-- Opening Marker --

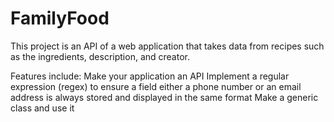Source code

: # FamilyFood
This project is an API of a web application that takes data from recipes such as the ingredients, description, and creator. 

Features include: 
Make your application an API
Implement a regular expression (regex) to ensure a field either a phone number or an email address is always stored and displayed in the same format
Make a generic class and use it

-- Closing Marker --

## What you should do
Of all the lines in the records, how many have the word "application"? Write only the number.

## Your response
2